A separate part of the study is dedicated to Bitcoin. Quantus claims that the standard transaction of the first cryptocurrency with ECDSA uses about 97 bytes of signature and public key. The ML-DSA-87-based variant increases the size to approximately 7,187 bytes.

A direct switch to post-quantum signatures without changes to the network architecture, according to the authors, would sharply reduce the number of transactions per block.

The report also mentions BIP-360 — a proposal for migrating Bitcoin’s blockchain to quantum protection. The document describes the Pay-to-Merkle-Root format as a step to reduce key exposure risks.

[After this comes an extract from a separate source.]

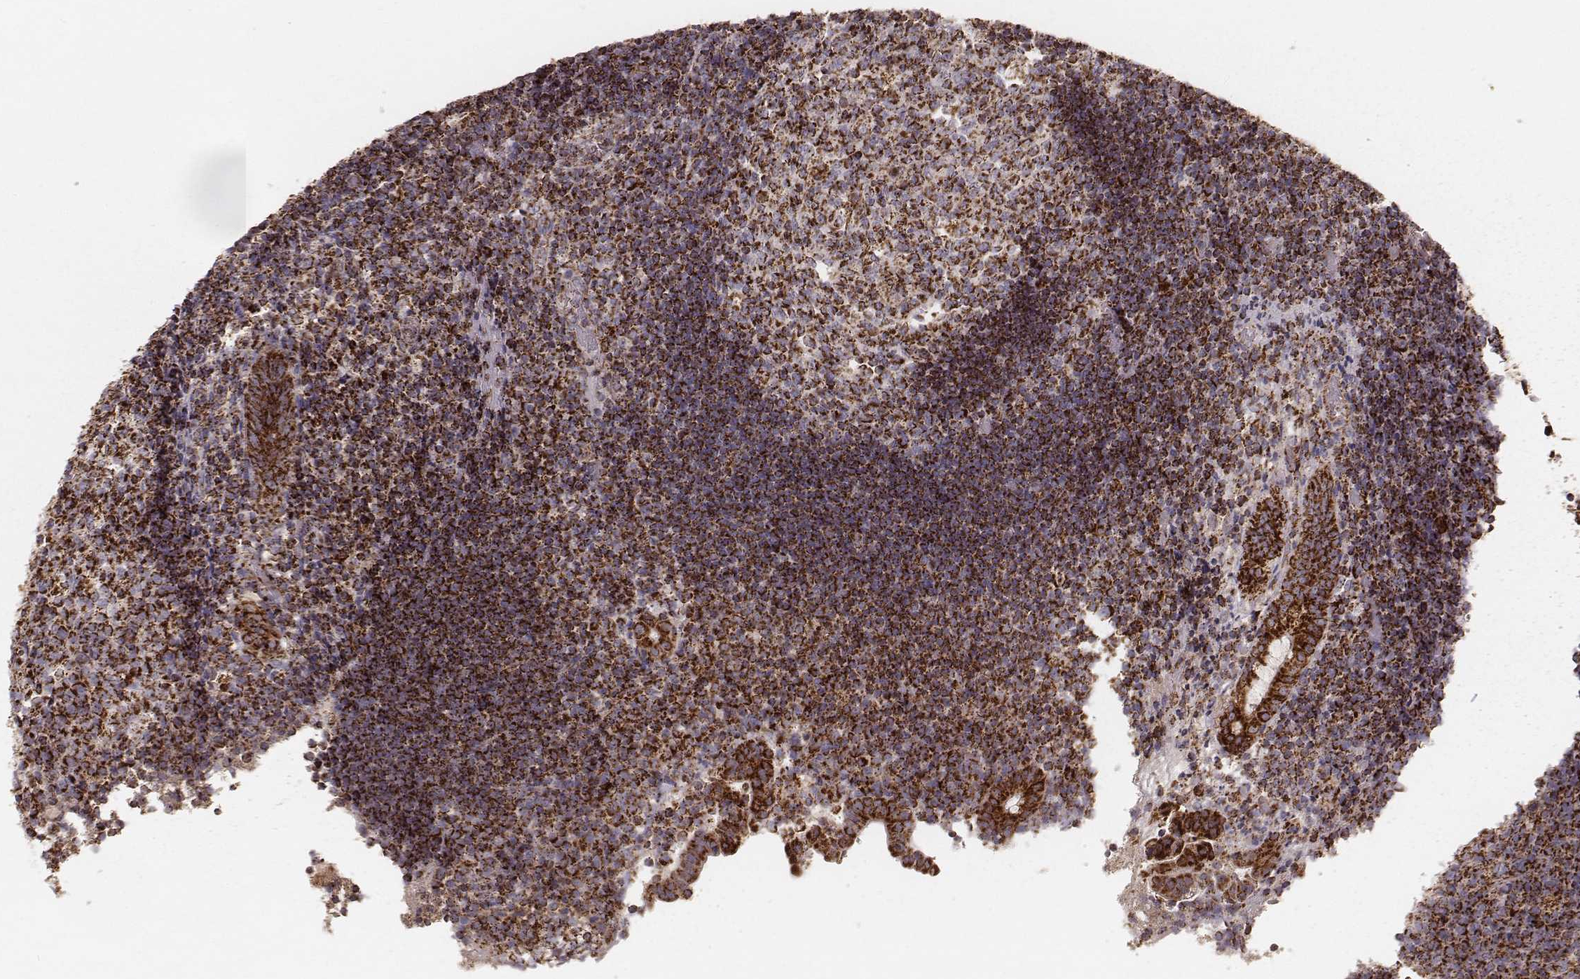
{"staining": {"intensity": "strong", "quantity": ">75%", "location": "cytoplasmic/membranous"}, "tissue": "appendix", "cell_type": "Glandular cells", "image_type": "normal", "snomed": [{"axis": "morphology", "description": "Normal tissue, NOS"}, {"axis": "topography", "description": "Appendix"}], "caption": "This is a histology image of immunohistochemistry staining of normal appendix, which shows strong expression in the cytoplasmic/membranous of glandular cells.", "gene": "CS", "patient": {"sex": "female", "age": 32}}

Authors of BIP-360 noted that the proposal does not solve all problems. Questions remain regarding wallet compatibility, block space load, and the fate of old addresses.

Quantus’s own solution

The project claims that post-quantum cryptography forms a new version of the “blockchain trilemma”: large signatures impact scalability, while privacy adds additional costs.

Quantus proposes to offload part of the load outside the main chain using ZK mechanisms. The document mentions Wormhole Addresses, Plonky2, STARK-like proof aggregation, and Poseidon2.

Tech giants are already moving

The report provides examples of major tech companies transitioning to post-quantum protection:

  • Signal with the PQXDH protocol;
  • Google with hybrid X25519Kyber768 in Chrome;
  • Apple with the PQ3 system for iMessage.

Quantus concludes: mass consumer services have begun preparing for the post-quantum era earlier than a significant part of the crypto market.

Recall that in April, Lightning Labs’ Technical Director Olaoluva Osuntokun presented a prototype tool to protect Bitcoin wallets from potential quantum attacks.